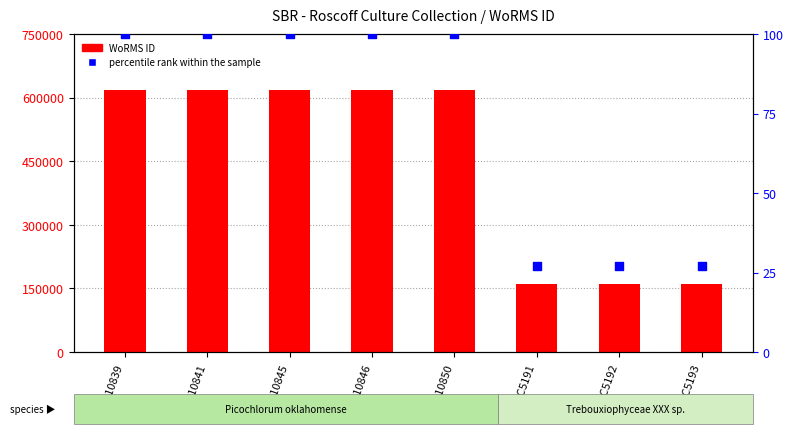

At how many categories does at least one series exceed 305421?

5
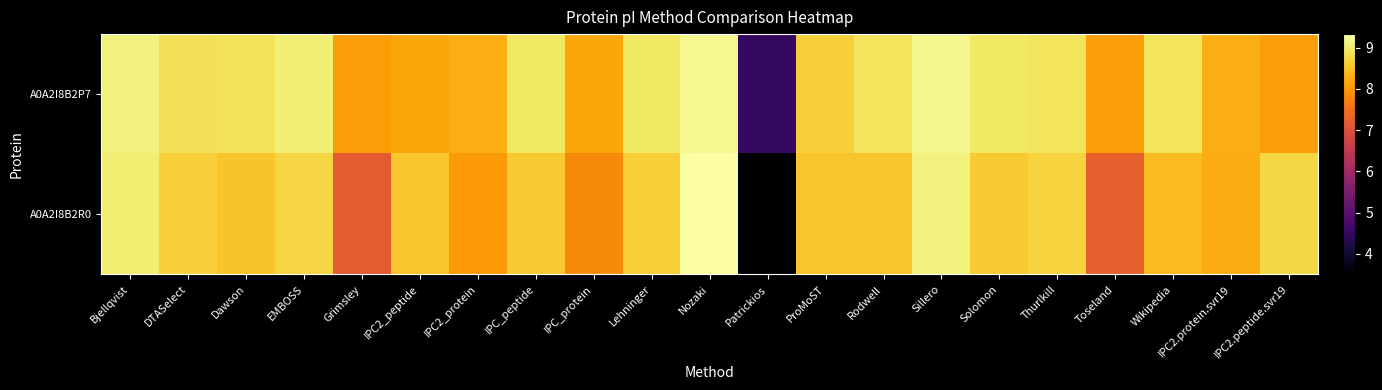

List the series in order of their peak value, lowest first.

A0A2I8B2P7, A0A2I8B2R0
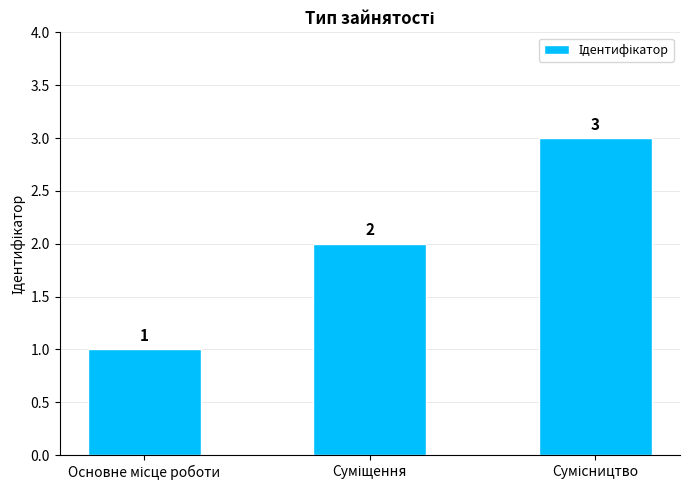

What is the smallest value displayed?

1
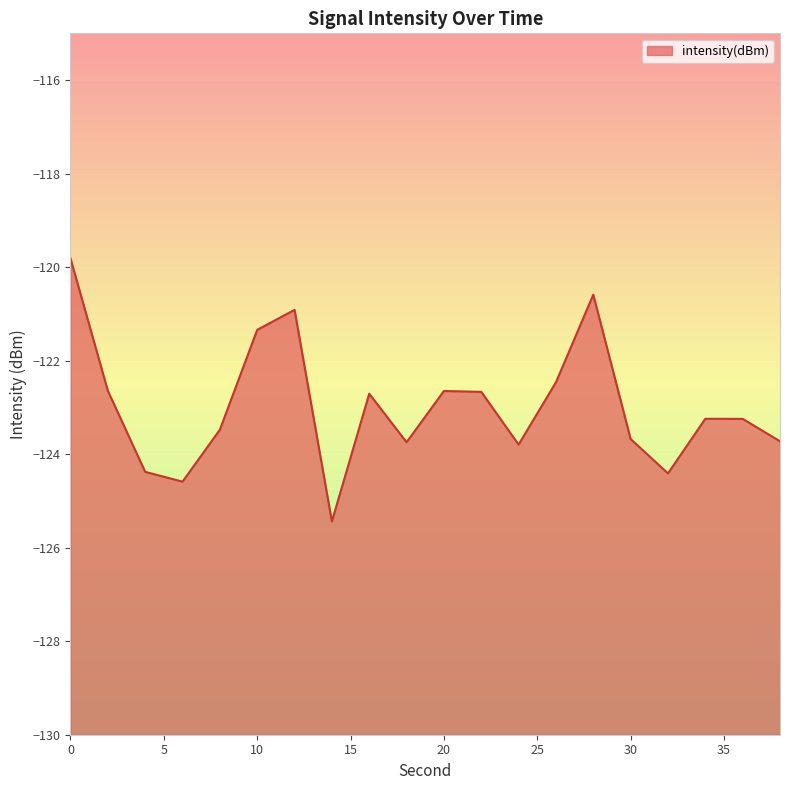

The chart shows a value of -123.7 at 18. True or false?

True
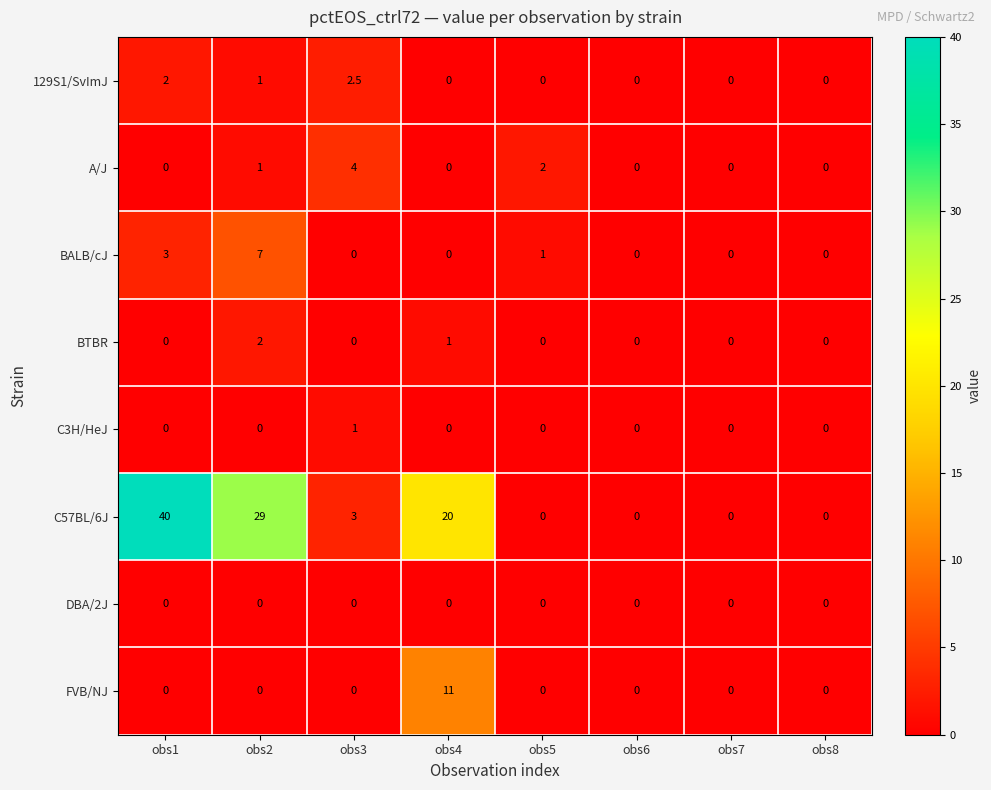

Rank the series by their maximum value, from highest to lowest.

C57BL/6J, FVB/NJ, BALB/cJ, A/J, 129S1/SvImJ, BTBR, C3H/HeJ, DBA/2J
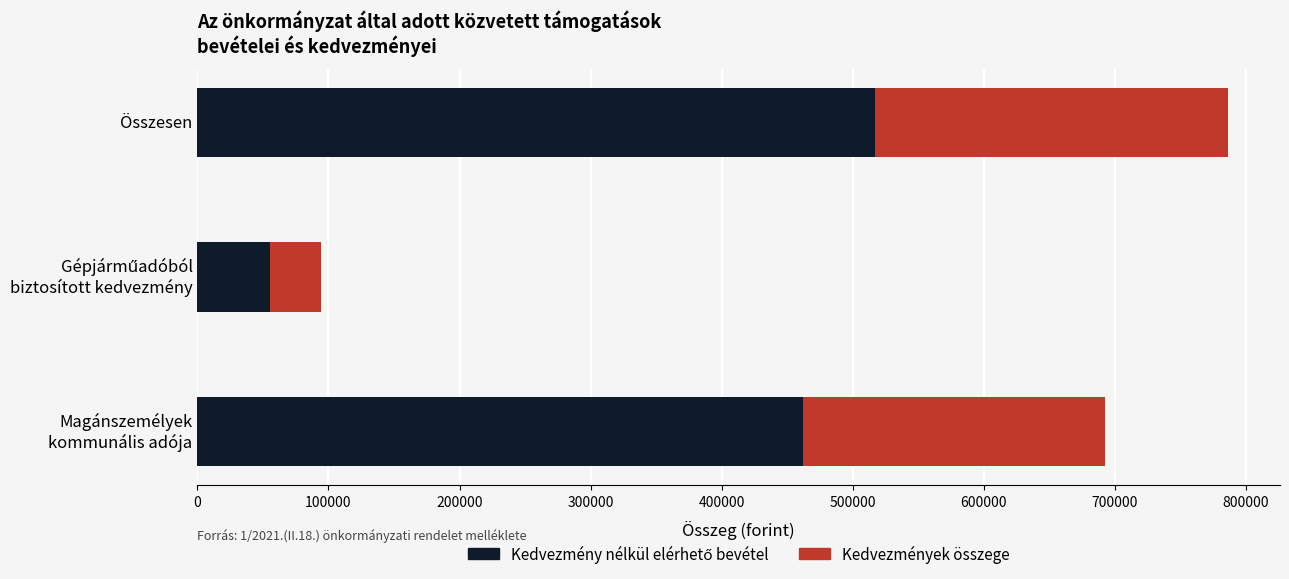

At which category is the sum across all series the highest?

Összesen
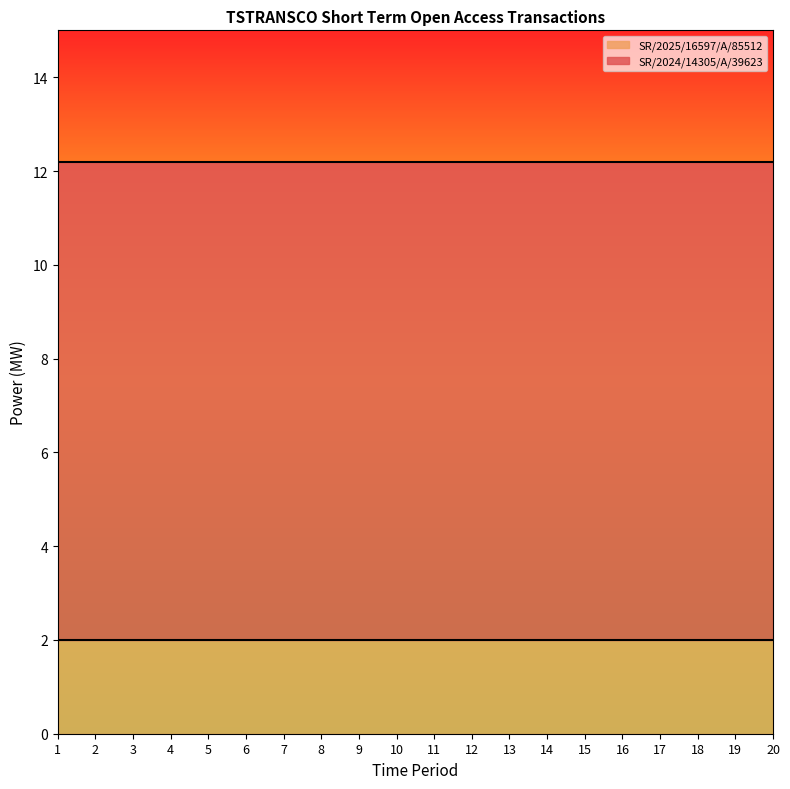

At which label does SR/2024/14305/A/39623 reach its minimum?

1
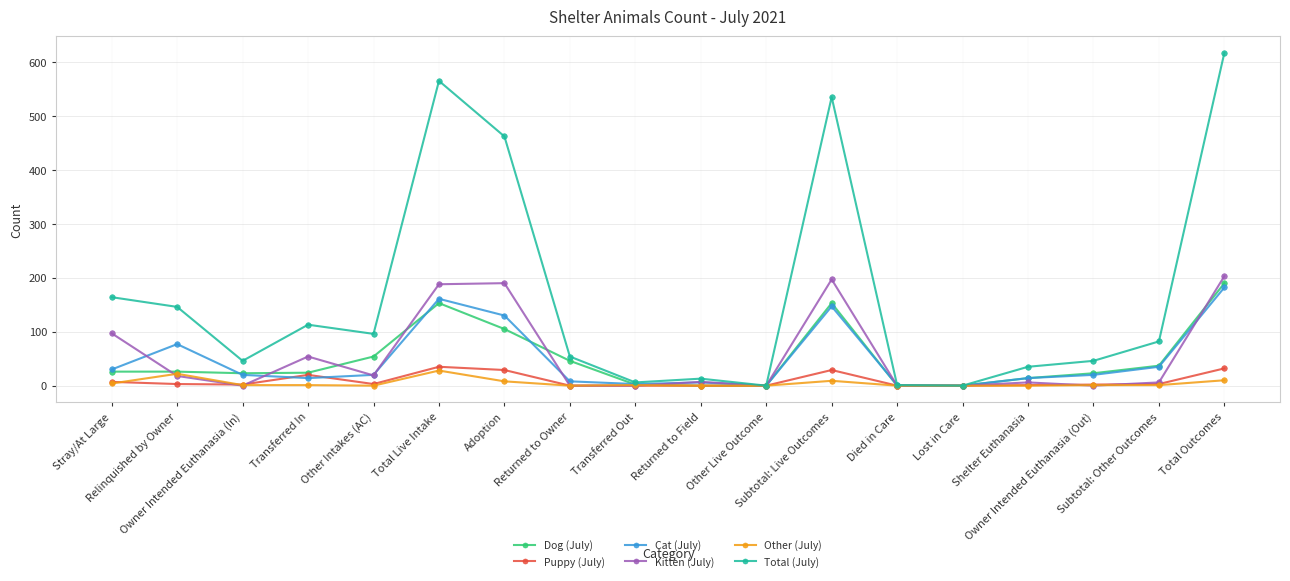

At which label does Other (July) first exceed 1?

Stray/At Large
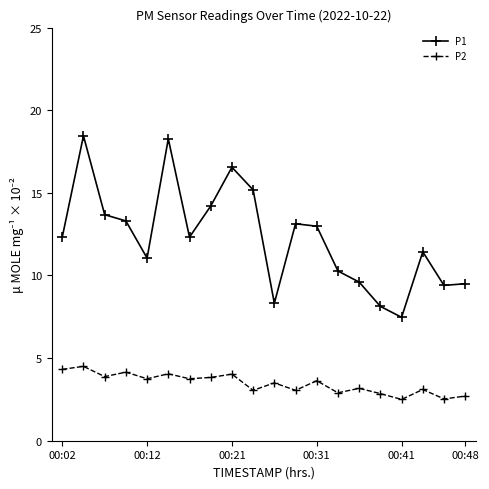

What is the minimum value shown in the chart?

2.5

• [Action item] Extract the text of every row above word for word, leaving out the pictures.

• [Output for this task]
At how many categories does at least one series exceed 305421?

5

List the series in order of their peak value, lowest first.

A0A2I8B2P7, A0A2I8B2R0

What is the smallest value displayed?

1

The chart shows a value of -123.7 at 18. True or false?

True

Rank the series by their maximum value, from highest to lowest.

C57BL/6J, FVB/NJ, BALB/cJ, A/J, 129S1/SvImJ, BTBR, C3H/HeJ, DBA/2J

At which category is the sum across all series the highest?

Összesen

At which label does SR/2024/14305/A/39623 reach its minimum?

1

At which label does Other (July) first exceed 1?

Stray/At Large

What is the minimum value shown in the chart?

2.5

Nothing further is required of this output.